◆ **Stored data entries**:
- - - -

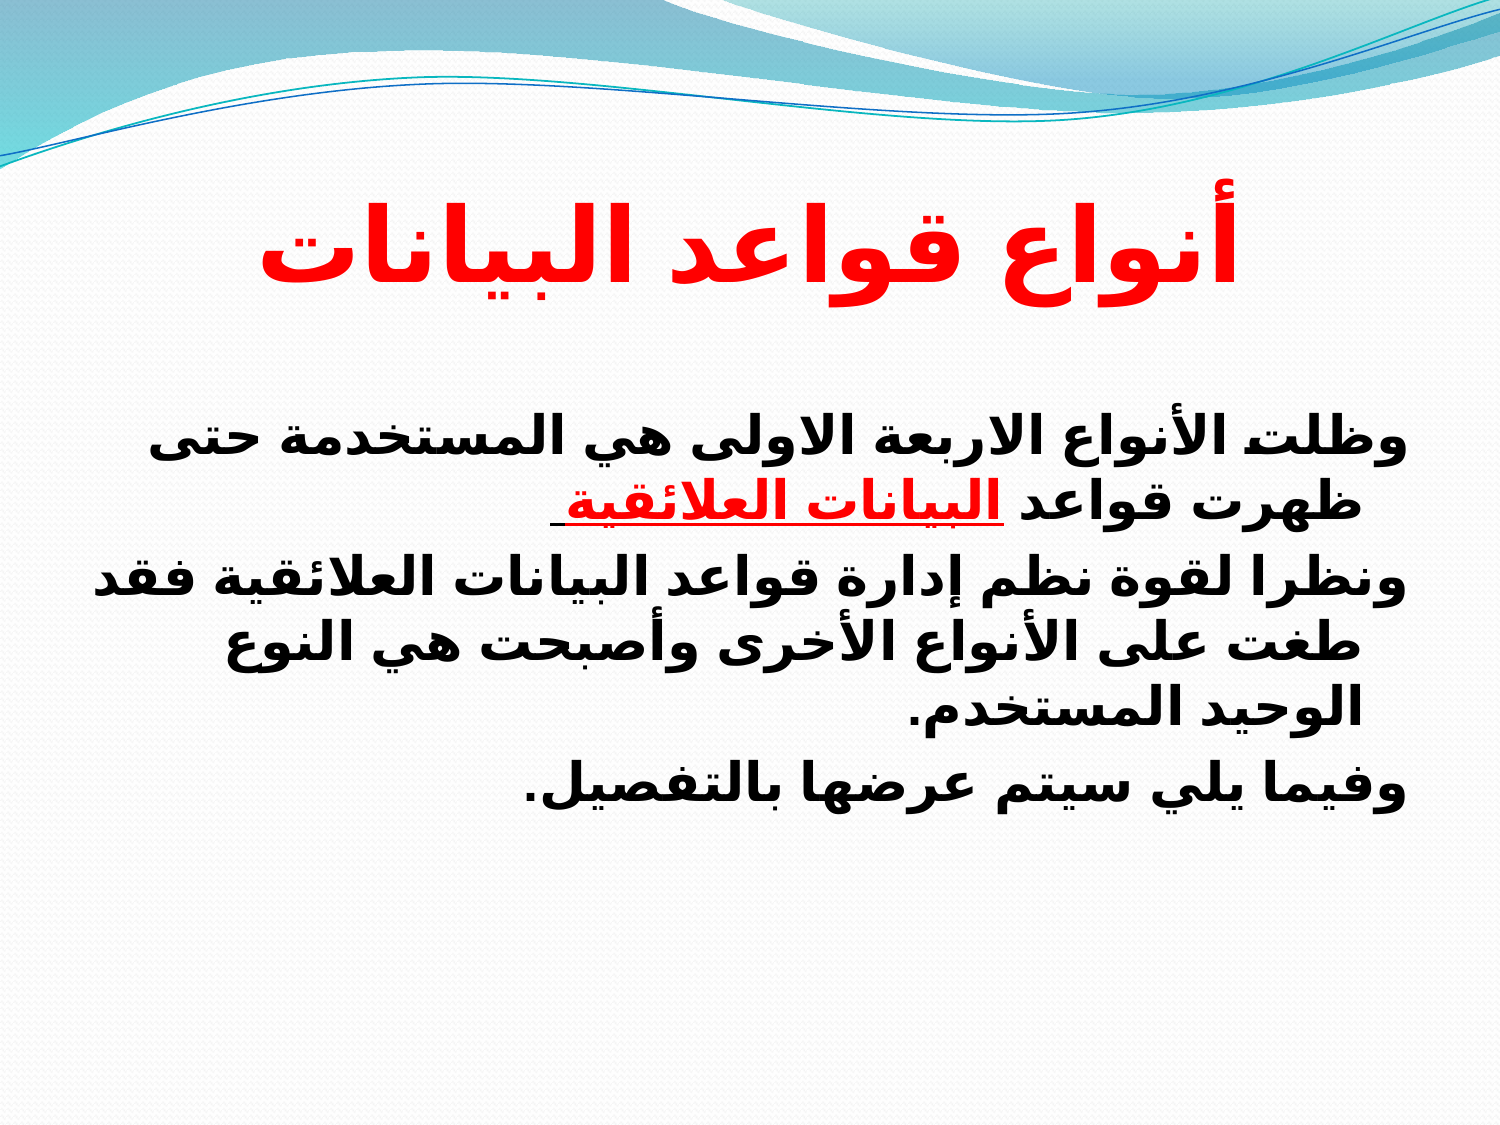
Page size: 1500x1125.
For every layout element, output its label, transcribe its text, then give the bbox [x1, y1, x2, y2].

title أنواع قواعد البيانات [75, 115, 1425, 303]
list وظلت الأنواع الاربعة الاولى هي المستخدمة حتى ظهرت قواعد البيانات العلائقية ونظرا لقوة نظم إدارة قواعد البيانات العلائقية فقد طغت على الأنواع الأخرى وأصبحت هي النوع الوحيد المستخدم. وفيما يلي سيتم عرضها بالتفصيل. [75, 317, 1425, 1038]
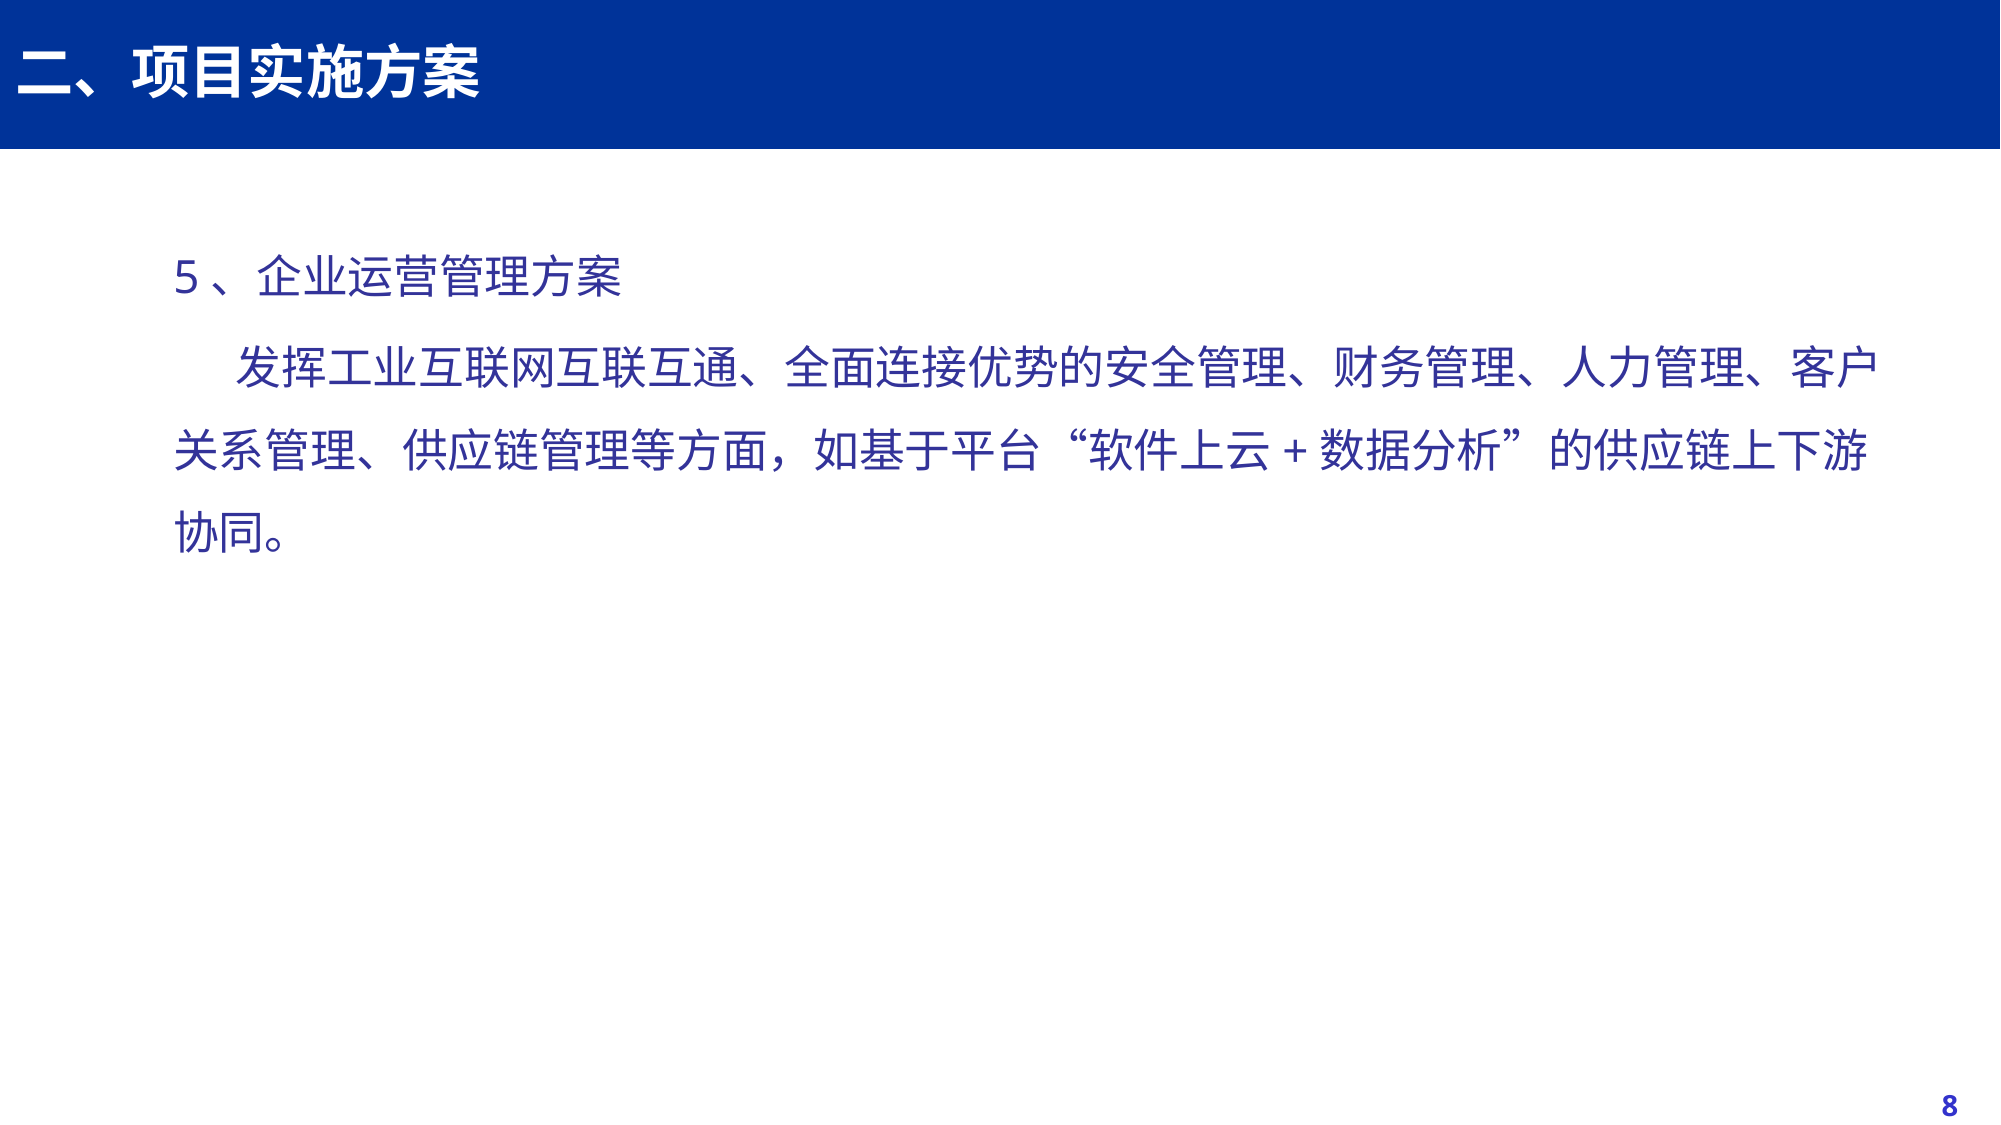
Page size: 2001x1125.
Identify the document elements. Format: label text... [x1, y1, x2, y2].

list 5、企业运营管理方案 发挥工业互联网互联互通、全面连接优势的安全管理、财务管理、人力管理、客户关系管理、供应链管理等方面，如基于平台“软件上云+数据分析”的供应链上下游协同。 [83, 212, 1917, 575]
title 二、项目实施方案 [0, 0, 2000, 145]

- - - -

◆ **What the task requires**: Copy the records above exactly, leaving out every picture.

◆ **Output of the task**:
Page size: 1500x1125.
For every layout element, output its label, transcribe its text, then give the bbox [x1, y1, x2, y2].

title أنواع قواعد البيانات [75, 115, 1425, 303]
list وظلت الأنواع الاربعة الاولى هي المستخدمة حتى ظهرت قواعد البيانات العلائقية ونظرا لقوة نظم إدارة قواعد البيانات العلائقية فقد طغت على الأنواع الأخرى وأصبحت هي النوع الوحيد المستخدم. وفيما يلي سيتم عرضها بالتفصيل. [75, 317, 1425, 1038]
Page size: 2001x1125.
Identify the document elements. Format: label text... [x1, y1, x2, y2].

list 5、企业运营管理方案 发挥工业互联网互联互通、全面连接优势的安全管理、财务管理、人力管理、客户关系管理、供应链管理等方面，如基于平台“软件上云+数据分析”的供应链上下游协同。 [83, 212, 1917, 575]
title 二、项目实施方案 [0, 0, 2000, 145]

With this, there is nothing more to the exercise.